- [Dataset records]:
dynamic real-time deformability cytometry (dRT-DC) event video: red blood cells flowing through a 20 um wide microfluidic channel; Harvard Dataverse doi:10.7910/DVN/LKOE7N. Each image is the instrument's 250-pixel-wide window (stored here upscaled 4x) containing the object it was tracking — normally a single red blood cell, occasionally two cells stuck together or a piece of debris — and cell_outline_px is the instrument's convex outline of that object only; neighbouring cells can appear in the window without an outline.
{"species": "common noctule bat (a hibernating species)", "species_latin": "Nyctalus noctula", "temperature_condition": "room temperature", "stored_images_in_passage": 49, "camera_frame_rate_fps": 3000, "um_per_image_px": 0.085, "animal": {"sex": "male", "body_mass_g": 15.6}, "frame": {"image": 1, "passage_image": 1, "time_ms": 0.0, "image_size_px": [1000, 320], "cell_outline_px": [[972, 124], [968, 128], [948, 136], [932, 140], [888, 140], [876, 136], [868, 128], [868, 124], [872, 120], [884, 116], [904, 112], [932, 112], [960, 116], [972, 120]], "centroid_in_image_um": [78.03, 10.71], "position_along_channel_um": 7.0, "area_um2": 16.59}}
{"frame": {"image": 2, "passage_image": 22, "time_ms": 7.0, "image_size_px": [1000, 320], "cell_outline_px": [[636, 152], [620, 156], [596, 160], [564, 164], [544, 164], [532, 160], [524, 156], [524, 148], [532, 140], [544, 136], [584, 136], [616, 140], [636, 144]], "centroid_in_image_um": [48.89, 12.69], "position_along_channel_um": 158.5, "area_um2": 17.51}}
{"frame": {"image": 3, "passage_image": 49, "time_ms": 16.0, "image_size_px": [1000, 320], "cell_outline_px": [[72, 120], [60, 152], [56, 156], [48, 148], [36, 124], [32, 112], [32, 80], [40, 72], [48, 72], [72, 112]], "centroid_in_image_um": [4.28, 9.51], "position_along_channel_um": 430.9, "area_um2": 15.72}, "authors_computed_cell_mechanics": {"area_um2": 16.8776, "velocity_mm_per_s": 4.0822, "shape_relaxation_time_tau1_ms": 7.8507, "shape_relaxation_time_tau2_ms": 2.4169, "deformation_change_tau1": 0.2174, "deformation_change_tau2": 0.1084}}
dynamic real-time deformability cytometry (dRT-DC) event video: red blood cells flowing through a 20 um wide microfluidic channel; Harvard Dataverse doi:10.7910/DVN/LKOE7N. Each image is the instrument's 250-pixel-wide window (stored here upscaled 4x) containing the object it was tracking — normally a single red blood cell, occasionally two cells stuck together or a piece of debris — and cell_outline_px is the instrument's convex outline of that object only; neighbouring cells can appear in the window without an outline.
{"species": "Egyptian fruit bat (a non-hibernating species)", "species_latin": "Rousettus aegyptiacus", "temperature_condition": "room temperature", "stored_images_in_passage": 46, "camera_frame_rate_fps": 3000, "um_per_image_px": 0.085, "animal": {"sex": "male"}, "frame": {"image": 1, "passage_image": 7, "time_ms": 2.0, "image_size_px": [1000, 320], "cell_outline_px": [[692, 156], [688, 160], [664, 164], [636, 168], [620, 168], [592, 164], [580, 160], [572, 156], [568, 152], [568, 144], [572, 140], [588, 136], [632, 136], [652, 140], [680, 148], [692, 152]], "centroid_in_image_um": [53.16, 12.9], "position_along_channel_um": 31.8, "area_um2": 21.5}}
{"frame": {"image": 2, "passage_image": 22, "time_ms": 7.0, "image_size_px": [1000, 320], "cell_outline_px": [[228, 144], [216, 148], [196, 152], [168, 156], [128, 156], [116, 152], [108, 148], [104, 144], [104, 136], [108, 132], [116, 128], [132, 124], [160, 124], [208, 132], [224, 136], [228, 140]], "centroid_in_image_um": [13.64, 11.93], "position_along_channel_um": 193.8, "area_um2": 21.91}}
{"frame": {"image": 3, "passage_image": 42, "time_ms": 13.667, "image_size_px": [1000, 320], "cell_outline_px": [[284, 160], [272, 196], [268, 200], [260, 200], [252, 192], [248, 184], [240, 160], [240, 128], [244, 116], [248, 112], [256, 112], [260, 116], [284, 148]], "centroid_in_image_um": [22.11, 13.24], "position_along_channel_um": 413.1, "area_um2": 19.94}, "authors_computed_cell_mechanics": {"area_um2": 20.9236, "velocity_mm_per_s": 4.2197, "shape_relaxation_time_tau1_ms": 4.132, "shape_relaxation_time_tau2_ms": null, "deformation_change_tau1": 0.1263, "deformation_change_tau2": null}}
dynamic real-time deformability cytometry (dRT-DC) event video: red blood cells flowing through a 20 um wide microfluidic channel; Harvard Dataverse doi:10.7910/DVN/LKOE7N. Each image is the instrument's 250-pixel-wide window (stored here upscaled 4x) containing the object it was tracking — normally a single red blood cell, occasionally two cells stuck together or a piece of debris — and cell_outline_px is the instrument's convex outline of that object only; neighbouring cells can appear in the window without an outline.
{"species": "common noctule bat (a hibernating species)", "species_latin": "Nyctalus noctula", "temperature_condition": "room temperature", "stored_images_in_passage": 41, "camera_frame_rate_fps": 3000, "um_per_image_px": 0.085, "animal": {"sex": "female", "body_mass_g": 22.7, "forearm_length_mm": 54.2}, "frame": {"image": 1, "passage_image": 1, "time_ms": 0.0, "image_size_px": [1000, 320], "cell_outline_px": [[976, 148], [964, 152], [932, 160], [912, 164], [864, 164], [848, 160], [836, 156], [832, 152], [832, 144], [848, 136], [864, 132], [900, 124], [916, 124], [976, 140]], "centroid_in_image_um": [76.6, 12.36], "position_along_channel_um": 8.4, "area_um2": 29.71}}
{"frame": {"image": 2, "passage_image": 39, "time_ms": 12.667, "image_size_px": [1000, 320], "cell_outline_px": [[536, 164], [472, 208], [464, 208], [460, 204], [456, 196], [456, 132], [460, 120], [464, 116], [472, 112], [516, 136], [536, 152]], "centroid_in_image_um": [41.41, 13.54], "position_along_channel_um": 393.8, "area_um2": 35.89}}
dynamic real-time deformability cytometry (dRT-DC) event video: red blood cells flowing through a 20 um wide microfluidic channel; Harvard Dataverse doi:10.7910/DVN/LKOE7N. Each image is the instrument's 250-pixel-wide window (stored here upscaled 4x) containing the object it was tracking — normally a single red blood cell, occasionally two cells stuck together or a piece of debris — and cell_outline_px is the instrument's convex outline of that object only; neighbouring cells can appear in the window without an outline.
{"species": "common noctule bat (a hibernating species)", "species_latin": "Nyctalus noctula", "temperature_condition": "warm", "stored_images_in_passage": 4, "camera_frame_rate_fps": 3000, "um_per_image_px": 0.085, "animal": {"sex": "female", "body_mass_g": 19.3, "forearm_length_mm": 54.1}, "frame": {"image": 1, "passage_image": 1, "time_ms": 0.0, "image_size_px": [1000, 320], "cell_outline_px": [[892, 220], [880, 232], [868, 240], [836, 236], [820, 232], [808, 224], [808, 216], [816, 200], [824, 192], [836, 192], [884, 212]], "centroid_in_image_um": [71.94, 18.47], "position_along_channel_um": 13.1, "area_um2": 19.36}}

- [Brief]:
Output the records exactly, including every line.

- [Task result]:
dynamic real-time deformability cytometry (dRT-DC) event video: red blood cells flowing through a 20 um wide microfluidic channel; Harvard Dataverse doi:10.7910/DVN/LKOE7N. Each image is the instrument's 250-pixel-wide window (stored here upscaled 4x) containing the object it was tracking — normally a single red blood cell, occasionally two cells stuck together or a piece of debris — and cell_outline_px is the instrument's convex outline of that object only; neighbouring cells can appear in the window without an outline.
{"species": "common noctule bat (a hibernating species)", "species_latin": "Nyctalus noctula", "temperature_condition": "room temperature", "stored_images_in_passage": 49, "camera_frame_rate_fps": 3000, "um_per_image_px": 0.085, "animal": {"sex": "male", "body_mass_g": 15.6}, "frame": {"image": 1, "passage_image": 1, "time_ms": 0.0, "image_size_px": [1000, 320], "cell_outline_px": [[972, 124], [968, 128], [948, 136], [932, 140], [888, 140], [876, 136], [868, 128], [868, 124], [872, 120], [884, 116], [904, 112], [932, 112], [960, 116], [972, 120]], "centroid_in_image_um": [78.03, 10.71], "position_along_channel_um": 7.0, "area_um2": 16.59}}
{"frame": {"image": 2, "passage_image": 22, "time_ms": 7.0, "image_size_px": [1000, 320], "cell_outline_px": [[636, 152], [620, 156], [596, 160], [564, 164], [544, 164], [532, 160], [524, 156], [524, 148], [532, 140], [544, 136], [584, 136], [616, 140], [636, 144]], "centroid_in_image_um": [48.89, 12.69], "position_along_channel_um": 158.5, "area_um2": 17.51}}
{"frame": {"image": 3, "passage_image": 49, "time_ms": 16.0, "image_size_px": [1000, 320], "cell_outline_px": [[72, 120], [60, 152], [56, 156], [48, 148], [36, 124], [32, 112], [32, 80], [40, 72], [48, 72], [72, 112]], "centroid_in_image_um": [4.28, 9.51], "position_along_channel_um": 430.9, "area_um2": 15.72}, "authors_computed_cell_mechanics": {"area_um2": 16.8776, "velocity_mm_per_s": 4.0822, "shape_relaxation_time_tau1_ms": 7.8507, "shape_relaxation_time_tau2_ms": 2.4169, "deformation_change_tau1": 0.2174, "deformation_change_tau2": 0.1084}}
dynamic real-time deformability cytometry (dRT-DC) event video: red blood cells flowing through a 20 um wide microfluidic channel; Harvard Dataverse doi:10.7910/DVN/LKOE7N. Each image is the instrument's 250-pixel-wide window (stored here upscaled 4x) containing the object it was tracking — normally a single red blood cell, occasionally two cells stuck together or a piece of debris — and cell_outline_px is the instrument's convex outline of that object only; neighbouring cells can appear in the window without an outline.
{"species": "Egyptian fruit bat (a non-hibernating species)", "species_latin": "Rousettus aegyptiacus", "temperature_condition": "room temperature", "stored_images_in_passage": 46, "camera_frame_rate_fps": 3000, "um_per_image_px": 0.085, "animal": {"sex": "male"}, "frame": {"image": 1, "passage_image": 7, "time_ms": 2.0, "image_size_px": [1000, 320], "cell_outline_px": [[692, 156], [688, 160], [664, 164], [636, 168], [620, 168], [592, 164], [580, 160], [572, 156], [568, 152], [568, 144], [572, 140], [588, 136], [632, 136], [652, 140], [680, 148], [692, 152]], "centroid_in_image_um": [53.16, 12.9], "position_along_channel_um": 31.8, "area_um2": 21.5}}
{"frame": {"image": 2, "passage_image": 22, "time_ms": 7.0, "image_size_px": [1000, 320], "cell_outline_px": [[228, 144], [216, 148], [196, 152], [168, 156], [128, 156], [116, 152], [108, 148], [104, 144], [104, 136], [108, 132], [116, 128], [132, 124], [160, 124], [208, 132], [224, 136], [228, 140]], "centroid_in_image_um": [13.64, 11.93], "position_along_channel_um": 193.8, "area_um2": 21.91}}
{"frame": {"image": 3, "passage_image": 42, "time_ms": 13.667, "image_size_px": [1000, 320], "cell_outline_px": [[284, 160], [272, 196], [268, 200], [260, 200], [252, 192], [248, 184], [240, 160], [240, 128], [244, 116], [248, 112], [256, 112], [260, 116], [284, 148]], "centroid_in_image_um": [22.11, 13.24], "position_along_channel_um": 413.1, "area_um2": 19.94}, "authors_computed_cell_mechanics": {"area_um2": 20.9236, "velocity_mm_per_s": 4.2197, "shape_relaxation_time_tau1_ms": 4.132, "shape_relaxation_time_tau2_ms": null, "deformation_change_tau1": 0.1263, "deformation_change_tau2": null}}
dynamic real-time deformability cytometry (dRT-DC) event video: red blood cells flowing through a 20 um wide microfluidic channel; Harvard Dataverse doi:10.7910/DVN/LKOE7N. Each image is the instrument's 250-pixel-wide window (stored here upscaled 4x) containing the object it was tracking — normally a single red blood cell, occasionally two cells stuck together or a piece of debris — and cell_outline_px is the instrument's convex outline of that object only; neighbouring cells can appear in the window without an outline.
{"species": "common noctule bat (a hibernating species)", "species_latin": "Nyctalus noctula", "temperature_condition": "room temperature", "stored_images_in_passage": 41, "camera_frame_rate_fps": 3000, "um_per_image_px": 0.085, "animal": {"sex": "female", "body_mass_g": 22.7, "forearm_length_mm": 54.2}, "frame": {"image": 1, "passage_image": 1, "time_ms": 0.0, "image_size_px": [1000, 320], "cell_outline_px": [[976, 148], [964, 152], [932, 160], [912, 164], [864, 164], [848, 160], [836, 156], [832, 152], [832, 144], [848, 136], [864, 132], [900, 124], [916, 124], [976, 140]], "centroid_in_image_um": [76.6, 12.36], "position_along_channel_um": 8.4, "area_um2": 29.71}}
{"frame": {"image": 2, "passage_image": 39, "time_ms": 12.667, "image_size_px": [1000, 320], "cell_outline_px": [[536, 164], [472, 208], [464, 208], [460, 204], [456, 196], [456, 132], [460, 120], [464, 116], [472, 112], [516, 136], [536, 152]], "centroid_in_image_um": [41.41, 13.54], "position_along_channel_um": 393.8, "area_um2": 35.89}}
dynamic real-time deformability cytometry (dRT-DC) event video: red blood cells flowing through a 20 um wide microfluidic channel; Harvard Dataverse doi:10.7910/DVN/LKOE7N. Each image is the instrument's 250-pixel-wide window (stored here upscaled 4x) containing the object it was tracking — normally a single red blood cell, occasionally two cells stuck together or a piece of debris — and cell_outline_px is the instrument's convex outline of that object only; neighbouring cells can appear in the window without an outline.
{"species": "common noctule bat (a hibernating species)", "species_latin": "Nyctalus noctula", "temperature_condition": "warm", "stored_images_in_passage": 4, "camera_frame_rate_fps": 3000, "um_per_image_px": 0.085, "animal": {"sex": "female", "body_mass_g": 19.3, "forearm_length_mm": 54.1}, "frame": {"image": 1, "passage_image": 1, "time_ms": 0.0, "image_size_px": [1000, 320], "cell_outline_px": [[892, 220], [880, 232], [868, 240], [836, 236], [820, 232], [808, 224], [808, 216], [816, 200], [824, 192], [836, 192], [884, 212]], "centroid_in_image_um": [71.94, 18.47], "position_along_channel_um": 13.1, "area_um2": 19.36}}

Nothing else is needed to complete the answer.